The woman's erratic behaviour had not gone unnoticed by her neighbours. After all, how could it? Surely the smell of two rotting corpses would have alerted even the most self-centred person? And what if she tried to cover that up by a feeding frenzy where she scattered fish all over her flat for all the neighbourhood cats? Even worse, for months the woman went out after locking up her young daughter in the apartment.
Neighbours now talk about how the girl used to shout to be let out and cry for help the whole day while her mother went to work, ironically, to her police office. Couldn't they have intervened? Couldn't they have reported this cruelty to the police? The fact that they didn't says a number of things about the country we live in. First, that people don't care about other people anymore. If they had even a little bit, they could have saved the life of the girl who was quite possibly starved to death. Minding your own business is generally commendable, but not when it becomes utter callousness.
It's also clear that we do not like the police too much: if people considered the police force to be helpful and friendly, neighbours would have gone to them for assistance. But we look at our police stations only as a place of last resort: we go there only when we have no other option.
And this sad story confirms for us, yet again, how sorry our education system is: was there no one at her school who asked "Where's the little girl?" Did no teacher, or the principal, think of calling the mother and ask her to explain why she had stopped her daughter from attending classes? This would certainly have happened in one of our better schools. Those are the kind where only the children of the privileged can attend. But shouldn't even an ordinary school, even a municipal one, ask the most basic questions? Almost a year ago there was a gruesome incident on a Mumbai train which also raised questions about the direction society is heading. It was the last train on the suburban service to distant Borivili. Since it was late, the normally crowded compartment was empty.

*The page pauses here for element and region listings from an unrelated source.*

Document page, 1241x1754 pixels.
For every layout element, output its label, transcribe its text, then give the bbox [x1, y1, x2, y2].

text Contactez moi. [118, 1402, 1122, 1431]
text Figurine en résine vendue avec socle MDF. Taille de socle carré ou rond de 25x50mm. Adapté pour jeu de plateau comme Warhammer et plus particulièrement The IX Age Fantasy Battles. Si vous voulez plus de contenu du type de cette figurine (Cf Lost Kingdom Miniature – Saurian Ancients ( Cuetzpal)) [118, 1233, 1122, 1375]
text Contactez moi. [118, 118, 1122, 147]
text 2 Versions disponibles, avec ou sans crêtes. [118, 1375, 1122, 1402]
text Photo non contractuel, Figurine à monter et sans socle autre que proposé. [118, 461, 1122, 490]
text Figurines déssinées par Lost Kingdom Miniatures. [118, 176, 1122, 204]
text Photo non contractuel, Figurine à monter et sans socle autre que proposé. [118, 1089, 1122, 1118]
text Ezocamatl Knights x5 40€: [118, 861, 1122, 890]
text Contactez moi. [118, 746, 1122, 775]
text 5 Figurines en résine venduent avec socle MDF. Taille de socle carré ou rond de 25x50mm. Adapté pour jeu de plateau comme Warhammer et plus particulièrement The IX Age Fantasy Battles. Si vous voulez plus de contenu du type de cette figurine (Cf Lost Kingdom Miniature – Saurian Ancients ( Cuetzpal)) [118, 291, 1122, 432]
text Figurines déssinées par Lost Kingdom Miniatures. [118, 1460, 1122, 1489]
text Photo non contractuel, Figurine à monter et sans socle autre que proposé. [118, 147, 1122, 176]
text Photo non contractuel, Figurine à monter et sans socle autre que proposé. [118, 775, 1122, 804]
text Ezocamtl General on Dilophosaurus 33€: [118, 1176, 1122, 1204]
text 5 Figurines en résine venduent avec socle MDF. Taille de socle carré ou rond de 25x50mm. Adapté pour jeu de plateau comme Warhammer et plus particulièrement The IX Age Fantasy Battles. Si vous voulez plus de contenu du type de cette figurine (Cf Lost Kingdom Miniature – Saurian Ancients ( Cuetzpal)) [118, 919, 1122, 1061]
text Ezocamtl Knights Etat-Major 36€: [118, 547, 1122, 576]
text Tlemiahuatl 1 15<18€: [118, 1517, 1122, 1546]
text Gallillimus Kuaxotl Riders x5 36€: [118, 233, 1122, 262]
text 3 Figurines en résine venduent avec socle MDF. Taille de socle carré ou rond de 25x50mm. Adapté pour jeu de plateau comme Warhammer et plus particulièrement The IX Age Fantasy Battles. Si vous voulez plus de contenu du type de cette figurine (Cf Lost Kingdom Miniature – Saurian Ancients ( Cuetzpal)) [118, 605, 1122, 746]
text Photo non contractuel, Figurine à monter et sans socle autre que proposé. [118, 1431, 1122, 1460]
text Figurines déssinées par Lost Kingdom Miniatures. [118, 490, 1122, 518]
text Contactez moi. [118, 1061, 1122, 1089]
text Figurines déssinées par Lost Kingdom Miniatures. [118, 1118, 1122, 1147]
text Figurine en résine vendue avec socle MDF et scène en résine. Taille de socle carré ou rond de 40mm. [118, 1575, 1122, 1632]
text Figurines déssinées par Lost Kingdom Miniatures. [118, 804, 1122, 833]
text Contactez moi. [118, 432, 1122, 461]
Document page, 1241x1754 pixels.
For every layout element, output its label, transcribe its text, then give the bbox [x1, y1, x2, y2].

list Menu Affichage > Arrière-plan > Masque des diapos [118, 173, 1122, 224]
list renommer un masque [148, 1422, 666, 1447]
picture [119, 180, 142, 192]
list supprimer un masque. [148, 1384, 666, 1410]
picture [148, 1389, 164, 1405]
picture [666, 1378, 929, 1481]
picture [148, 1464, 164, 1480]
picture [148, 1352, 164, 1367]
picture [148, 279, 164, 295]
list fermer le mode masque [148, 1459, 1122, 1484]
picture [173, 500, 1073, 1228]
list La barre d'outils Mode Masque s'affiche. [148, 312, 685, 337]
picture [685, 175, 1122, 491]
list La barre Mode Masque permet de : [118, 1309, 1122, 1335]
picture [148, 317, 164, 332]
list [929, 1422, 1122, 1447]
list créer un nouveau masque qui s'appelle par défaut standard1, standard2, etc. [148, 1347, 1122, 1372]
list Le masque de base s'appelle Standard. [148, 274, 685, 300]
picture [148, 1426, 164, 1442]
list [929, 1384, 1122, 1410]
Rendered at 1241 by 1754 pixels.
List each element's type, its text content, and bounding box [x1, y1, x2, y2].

Almost empty, for there were five people in it.
The cries of a girl soon alerted them to the presence of someone else in the same coach. What they saw horrified them: a teenage girl travelling alone was being raped by a young man. The five saw the rape from its very beginning to the end, but did nothing.
We could, if we are feeling charitable, find excuses for them. The rapist was physically strong and seemed possessed: a fast-moving Mumbai suburban train has no doors so you could end up on the tracks in the event of a physical struggle. But the Nashik incident did not need even the hint of heroism. All it needed was a bit, a very tiny bit, of humanity.
Anil Dharker is a journalist, media critic and writer.